Is it possible that Benizar Bhutto's admirers and detractors are both correct?
Those who have not spent residential time outside of the U.S., may be unaware that peaceful, lasting change only occurs in older cultures, such as Pakistan's, by means of extreme baby-steps. All else typically results in horrendous violence and eventual regression. Further, in most such cultures it is impossible to work from within existing systems without accepting a certain level of corruption; and working outside of those systems can mean almost certain death (either politically or literally).
For a true Mr. Smith going to Washington--or Ms. Bhutto going to Islamabad--politics is as much a damned-if-you-do, damned-if-you-don't situation as one could expect to find.
Even in the U.S., we see this.
Ron Paul, running as a Libertarian (outside of the system) received little attention, but his current campaign, as a Republican (within the system) is having a significant impact on the American political debate. Ron Paul, when campaigning on his non-corrupt voting record, is often accused of being ineffective; at the same time, in the few areas where he has worked within the system (for instance, on securing earmarks for his districts), his detractors accuse him of corruption.
Compared to Pakistan, the level of corruption found in Washington is only slightly greater than that found in the checkbook of a church organist.
No American can comprehend the danger and difficulty of a political career in Islamabad, especially for a woman. Nor can we appreciate what may be necessary in order to survive. When the vast majority of those around you are accepting of a belief that it is god's will that you to be owned, or stoned, because of your gender, one cannot afford to be squeamish about defending yourself against threats.
Not having your enemies killed is a luxury one can only afford in a society where your enemies are not allowed to kill you. This is a luxury that Bhutto clearly did not enjoy.
The Bhutto family has certainly paid the price for their efforts to modernize Pakistan. Yes, they have probably done some nasty things along the way, possibly some very horrible things, but it is the way in which they are headed that is important. In this regard, Benazir Bhutto may have been as close to a Thomas Jefferson as one could expect to find in such a backwards, repressive, and violent culture.
There is no purity in the world of successful politics, most certainly not in a place like Pakistan. The only “purists” are the fundamentalist religious fanatics who have had historical control in Pakistan, and we can only be grateful for the degree to which they are corrupt. As America heads into an election season with the possibility of religious leaders on its own presidential tickets, Americans would be wise to remember Pakistan.
Is there a place for those who support more radical modernization than Benazir Bhutto? Certainly there is. They make politicians such as Bhutto seem moderate, and therefore more acceptable. However, in societies where moderation and toleration are considered dangerous sins against god, those who take such stands, outside of the system and beyond cultural tolerance, are rarely effective--or even long-lived.
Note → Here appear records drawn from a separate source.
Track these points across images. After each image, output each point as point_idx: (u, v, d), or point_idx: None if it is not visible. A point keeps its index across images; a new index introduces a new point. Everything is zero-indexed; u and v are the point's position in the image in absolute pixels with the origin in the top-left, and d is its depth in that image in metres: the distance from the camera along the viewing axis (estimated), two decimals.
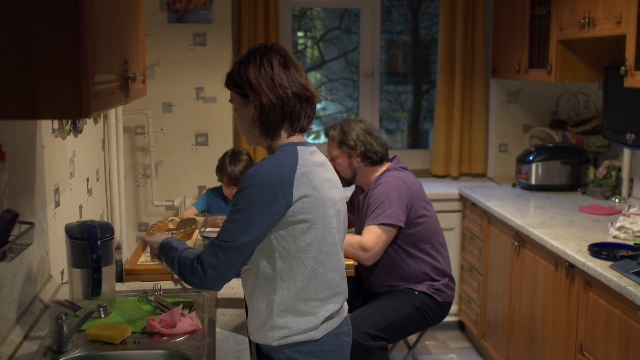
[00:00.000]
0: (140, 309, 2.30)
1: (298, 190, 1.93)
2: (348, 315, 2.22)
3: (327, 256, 2.02)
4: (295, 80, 2.01)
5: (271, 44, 2.07)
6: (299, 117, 2.03)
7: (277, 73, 1.99)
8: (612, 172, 3.99)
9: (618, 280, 2.53)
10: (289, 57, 2.05)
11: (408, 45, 5.50)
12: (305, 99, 2.02)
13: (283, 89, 1.99)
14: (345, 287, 2.15)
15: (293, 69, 2.02)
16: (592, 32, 3.41)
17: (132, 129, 4.33)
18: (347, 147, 3.33)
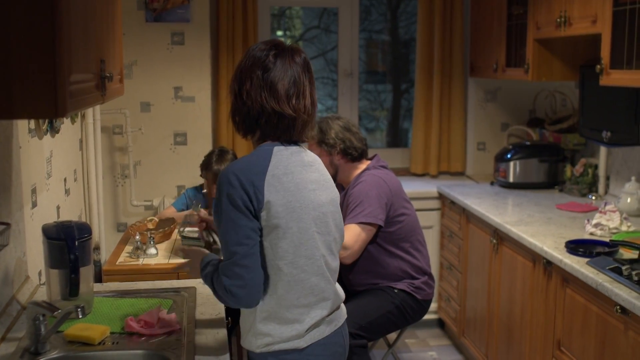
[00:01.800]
0: (119, 309, 2.29)
1: (269, 194, 1.88)
2: (344, 327, 2.14)
3: (308, 261, 1.95)
4: (265, 89, 1.93)
5: (290, 47, 2.00)
6: (263, 128, 1.97)
7: (245, 75, 1.97)
8: (589, 169, 4.04)
9: (594, 277, 2.56)
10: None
11: (387, 44, 5.51)
12: (272, 112, 1.94)
13: (245, 93, 1.95)
14: (334, 292, 2.06)
15: (275, 76, 1.94)
16: (568, 31, 3.44)
17: (110, 129, 4.31)
18: (326, 145, 3.34)
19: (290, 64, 1.95)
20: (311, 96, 1.99)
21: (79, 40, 1.66)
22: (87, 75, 1.77)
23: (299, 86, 1.96)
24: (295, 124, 1.96)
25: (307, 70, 1.99)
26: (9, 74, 1.46)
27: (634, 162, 3.64)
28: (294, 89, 1.95)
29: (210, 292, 2.42)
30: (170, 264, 3.09)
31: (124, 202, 4.39)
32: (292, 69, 1.95)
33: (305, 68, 1.98)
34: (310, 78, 2.00)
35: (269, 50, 1.96)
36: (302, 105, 1.96)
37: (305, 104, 1.97)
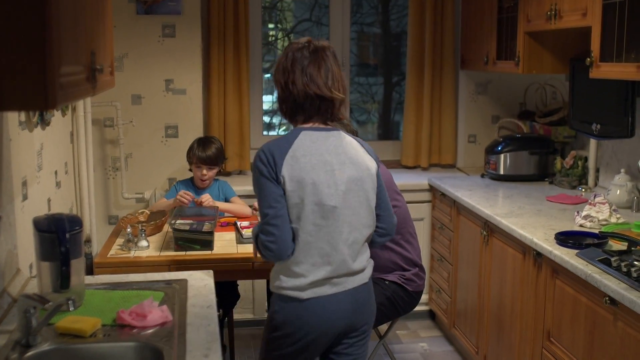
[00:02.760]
0: (110, 301, 2.29)
1: (285, 170, 2.28)
2: (359, 292, 2.42)
3: (316, 228, 2.30)
4: (306, 79, 2.32)
5: (313, 44, 2.38)
6: (308, 110, 2.36)
7: (289, 69, 2.35)
8: (579, 162, 4.06)
9: (584, 268, 2.58)
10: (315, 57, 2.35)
11: (378, 37, 5.51)
12: (315, 96, 2.34)
13: (291, 84, 2.34)
14: (340, 260, 2.35)
15: (313, 68, 2.33)
16: (558, 24, 3.45)
17: (101, 122, 4.30)
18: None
19: (322, 58, 2.35)
20: (342, 81, 2.38)
21: (68, 32, 1.66)
22: (77, 67, 1.76)
23: (331, 74, 2.34)
24: (333, 104, 2.37)
25: (336, 61, 2.38)
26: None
27: (623, 155, 3.66)
28: (329, 76, 2.34)
29: (202, 285, 2.45)
30: (161, 256, 3.09)
31: (115, 195, 4.39)
32: (324, 61, 2.34)
33: (334, 59, 2.37)
34: (339, 67, 2.39)
35: (304, 49, 2.36)
36: (337, 88, 2.35)
37: (339, 87, 2.36)
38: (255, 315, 4.47)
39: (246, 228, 3.40)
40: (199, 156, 3.76)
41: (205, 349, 1.92)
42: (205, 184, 3.84)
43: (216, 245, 3.22)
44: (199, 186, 3.85)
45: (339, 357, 2.50)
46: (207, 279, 2.52)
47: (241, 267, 3.12)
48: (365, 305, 2.47)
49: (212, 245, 3.18)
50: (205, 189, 3.84)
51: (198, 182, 3.84)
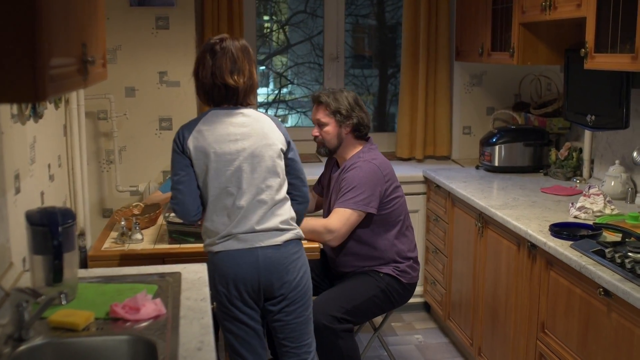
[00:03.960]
0: (104, 294, 2.28)
1: (191, 143, 2.64)
2: (263, 251, 2.66)
3: (219, 191, 2.65)
4: (214, 70, 2.65)
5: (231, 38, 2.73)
6: (217, 97, 2.70)
7: (201, 61, 2.70)
8: (574, 153, 4.05)
9: (578, 260, 2.58)
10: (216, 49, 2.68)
11: (374, 29, 5.50)
12: (222, 85, 2.68)
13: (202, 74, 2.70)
14: (241, 218, 2.64)
15: (221, 61, 2.65)
16: (553, 15, 3.44)
17: (95, 114, 4.28)
18: (340, 115, 3.29)
19: (229, 51, 2.66)
20: (249, 72, 2.69)
21: (59, 23, 1.64)
22: (68, 59, 1.75)
23: (237, 66, 2.66)
24: (238, 92, 2.68)
25: (246, 53, 2.69)
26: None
27: (618, 146, 3.66)
28: (235, 67, 2.65)
29: (195, 278, 2.45)
30: (155, 249, 3.08)
31: (110, 188, 4.37)
32: (231, 54, 2.66)
33: (243, 53, 2.68)
34: (249, 59, 2.70)
35: (216, 44, 2.68)
36: (240, 78, 2.66)
37: (243, 76, 2.67)
38: None
39: None
40: None
41: (199, 342, 1.92)
42: None
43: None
44: None
45: (273, 325, 2.80)
46: (201, 272, 2.52)
47: None
48: (275, 268, 2.67)
49: None
50: None
51: None
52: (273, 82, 5.60)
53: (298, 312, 2.75)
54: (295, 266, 2.71)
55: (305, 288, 2.76)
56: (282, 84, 5.58)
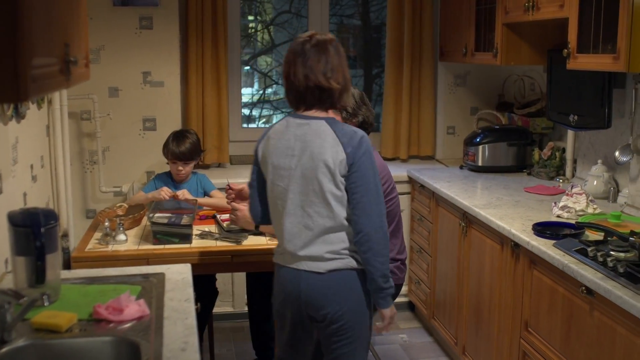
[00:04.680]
0: (87, 296, 2.27)
1: (260, 150, 2.58)
2: (303, 276, 2.50)
3: (274, 206, 2.56)
4: (307, 71, 2.44)
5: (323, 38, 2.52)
6: (310, 100, 2.48)
7: (291, 61, 2.48)
8: (557, 153, 4.08)
9: (561, 258, 2.60)
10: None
11: (358, 29, 5.50)
12: (315, 87, 2.46)
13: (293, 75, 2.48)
14: (286, 240, 2.51)
15: (313, 61, 2.45)
16: (536, 15, 3.46)
17: (78, 114, 4.26)
18: (347, 113, 3.26)
19: (323, 50, 2.46)
20: (342, 71, 2.49)
21: (41, 23, 1.63)
22: (50, 59, 1.74)
23: (330, 65, 2.45)
24: (332, 93, 2.47)
25: (338, 52, 2.49)
26: None
27: (600, 146, 3.69)
28: (327, 67, 2.45)
29: (179, 278, 2.44)
30: (139, 250, 3.07)
31: (93, 189, 4.35)
32: (325, 53, 2.46)
33: (335, 51, 2.48)
34: (340, 56, 2.50)
35: (306, 42, 2.48)
36: (335, 79, 2.46)
37: (338, 77, 2.47)
38: (235, 308, 4.46)
39: (227, 221, 3.38)
40: (173, 152, 3.73)
41: (183, 343, 1.91)
42: (183, 178, 3.82)
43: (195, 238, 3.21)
44: (177, 180, 3.83)
45: (324, 352, 2.64)
46: (185, 273, 2.51)
47: (220, 260, 3.11)
48: (316, 296, 2.50)
49: (191, 238, 3.17)
50: (183, 183, 3.82)
51: (175, 177, 3.82)
52: (258, 82, 5.60)
53: (341, 344, 2.56)
54: (339, 298, 2.51)
55: (350, 323, 2.53)
56: (267, 84, 5.57)
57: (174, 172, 3.80)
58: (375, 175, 2.46)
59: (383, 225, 2.45)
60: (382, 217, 2.45)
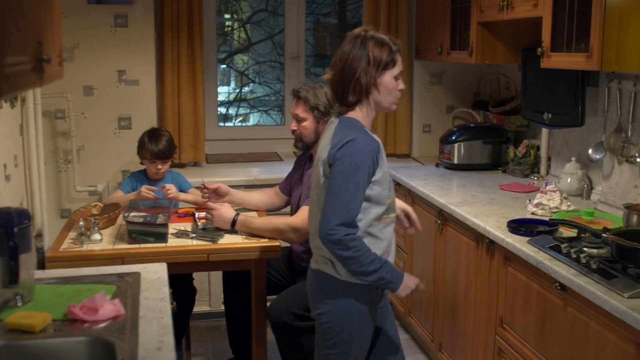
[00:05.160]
0: (61, 296, 2.25)
1: None
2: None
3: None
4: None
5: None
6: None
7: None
8: (531, 150, 4.12)
9: (535, 255, 2.62)
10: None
11: (335, 28, 5.51)
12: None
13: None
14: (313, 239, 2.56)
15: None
16: (510, 14, 3.49)
17: (52, 113, 4.22)
18: (318, 112, 3.27)
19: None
20: (344, 66, 2.50)
21: (13, 20, 1.62)
22: (22, 57, 1.72)
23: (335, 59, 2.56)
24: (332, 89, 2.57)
25: (353, 47, 2.48)
26: None
27: (574, 143, 3.73)
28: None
29: (155, 277, 2.42)
30: (115, 250, 3.05)
31: (68, 188, 4.31)
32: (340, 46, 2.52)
33: (352, 46, 2.49)
34: (350, 53, 2.49)
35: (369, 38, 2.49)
36: (334, 73, 2.54)
37: (336, 73, 2.54)
38: (212, 307, 4.45)
39: (203, 219, 3.37)
40: (153, 151, 3.71)
41: (158, 342, 1.91)
42: (160, 177, 3.80)
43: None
44: (153, 179, 3.81)
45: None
46: (161, 272, 2.50)
47: (196, 259, 3.10)
48: (309, 290, 2.62)
49: (167, 237, 3.15)
50: (159, 182, 3.80)
51: (153, 176, 3.80)
52: (234, 80, 5.59)
53: (319, 345, 2.62)
54: (317, 301, 2.58)
55: (323, 327, 2.56)
56: (244, 82, 5.56)
57: (152, 172, 3.78)
58: (347, 183, 2.38)
59: (335, 230, 2.36)
60: (338, 221, 2.36)
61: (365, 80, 2.44)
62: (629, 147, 3.08)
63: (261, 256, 3.15)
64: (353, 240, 2.38)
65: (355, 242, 2.39)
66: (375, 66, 2.44)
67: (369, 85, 2.45)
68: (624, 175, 3.16)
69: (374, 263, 2.42)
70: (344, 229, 2.36)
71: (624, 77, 3.12)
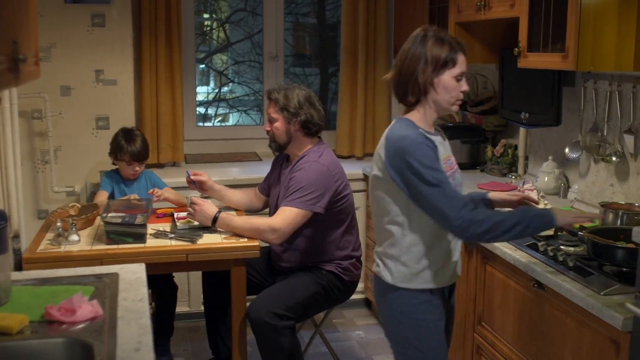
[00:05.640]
0: (39, 297, 2.23)
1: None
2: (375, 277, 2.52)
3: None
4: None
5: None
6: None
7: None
8: (509, 150, 4.15)
9: (512, 253, 2.65)
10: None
11: (314, 28, 5.51)
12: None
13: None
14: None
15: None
16: (487, 15, 3.52)
17: (29, 113, 4.18)
18: (288, 113, 3.29)
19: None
20: (402, 65, 2.44)
21: None
22: None
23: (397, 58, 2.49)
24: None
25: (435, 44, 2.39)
26: None
27: (551, 143, 3.76)
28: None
29: (133, 278, 2.41)
30: (93, 250, 3.03)
31: (45, 189, 4.28)
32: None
33: (413, 44, 2.43)
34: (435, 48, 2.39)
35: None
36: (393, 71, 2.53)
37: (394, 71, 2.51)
38: (192, 307, 4.44)
39: (182, 219, 3.36)
40: (132, 153, 3.68)
41: (137, 343, 1.90)
42: (135, 177, 3.79)
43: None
44: (128, 179, 3.79)
45: None
46: (139, 272, 2.49)
47: (175, 260, 3.09)
48: (375, 298, 2.56)
49: (145, 238, 3.14)
50: (135, 182, 3.79)
51: (129, 177, 3.78)
52: (214, 80, 5.57)
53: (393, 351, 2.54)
54: (381, 306, 2.51)
55: (388, 334, 2.52)
56: (223, 82, 5.55)
57: (128, 173, 3.75)
58: (430, 174, 2.26)
59: (458, 218, 2.23)
60: (454, 210, 2.23)
61: (422, 79, 2.36)
62: (605, 146, 3.12)
63: (240, 256, 3.14)
64: (477, 213, 2.24)
65: (480, 213, 2.25)
66: (433, 65, 2.35)
67: (426, 85, 2.37)
68: (600, 174, 3.20)
69: (508, 218, 2.25)
70: (463, 210, 2.22)
71: (599, 77, 3.15)
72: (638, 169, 2.96)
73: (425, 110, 2.45)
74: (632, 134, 2.95)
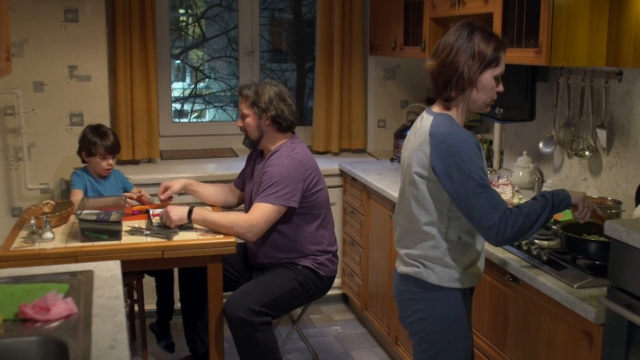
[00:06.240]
0: (12, 295, 2.21)
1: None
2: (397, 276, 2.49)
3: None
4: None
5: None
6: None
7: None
8: (484, 145, 4.17)
9: (487, 248, 2.66)
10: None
11: (290, 23, 5.50)
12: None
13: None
14: (395, 239, 2.51)
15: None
16: (462, 10, 3.53)
17: (2, 110, 4.13)
18: (258, 108, 3.30)
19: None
20: (445, 59, 2.31)
21: None
22: None
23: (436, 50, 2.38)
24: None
25: (479, 37, 2.29)
26: None
27: (525, 138, 3.79)
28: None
29: (108, 275, 2.40)
30: (67, 248, 3.00)
31: (18, 186, 4.23)
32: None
33: (456, 36, 2.31)
34: (478, 42, 2.29)
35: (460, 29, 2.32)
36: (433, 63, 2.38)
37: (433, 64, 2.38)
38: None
39: (157, 216, 3.34)
40: (106, 146, 3.67)
41: (112, 340, 1.89)
42: (108, 173, 3.77)
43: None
44: (100, 175, 3.76)
45: None
46: (114, 269, 2.47)
47: (151, 256, 3.07)
48: (396, 298, 2.51)
49: (120, 235, 3.12)
50: (105, 179, 3.77)
51: (102, 172, 3.75)
52: (189, 76, 5.54)
53: (417, 355, 2.48)
54: (408, 308, 2.44)
55: (418, 336, 2.43)
56: (199, 78, 5.52)
57: (102, 168, 3.72)
58: (467, 176, 2.17)
59: (495, 224, 2.15)
60: (491, 216, 2.16)
61: (468, 75, 2.25)
62: (578, 141, 3.15)
63: (216, 252, 3.14)
64: (510, 214, 2.16)
65: (513, 213, 2.16)
66: (479, 61, 2.26)
67: (471, 81, 2.27)
68: (573, 168, 3.23)
69: (532, 207, 2.20)
70: (498, 213, 2.15)
71: (572, 72, 3.18)
72: (610, 163, 3.00)
73: (462, 108, 2.35)
74: (605, 128, 2.98)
Even in the U.S., there is no possibility of being elected, or of effecting change, if you are marginalized because your platform is too far beyond the mainstream of cultural acceptance. The powerful momentum of cultural institutions, even of those that have lost their evolutionary purpose, is a part of the human condition. It is indeed a tragedy that most of us are not capable of making a logical choice to evolve beyond the anachronistic behavior of our past. None-the-less, we do have to deal with such cultural physics.
Perhaps there is a better way than Benazir Bhutto's, or even Ron Paul's, however learning what there is to be learned of that better way can only be accomplished from the playing field. Criticizing from the safety of the sidelines accomplishes less.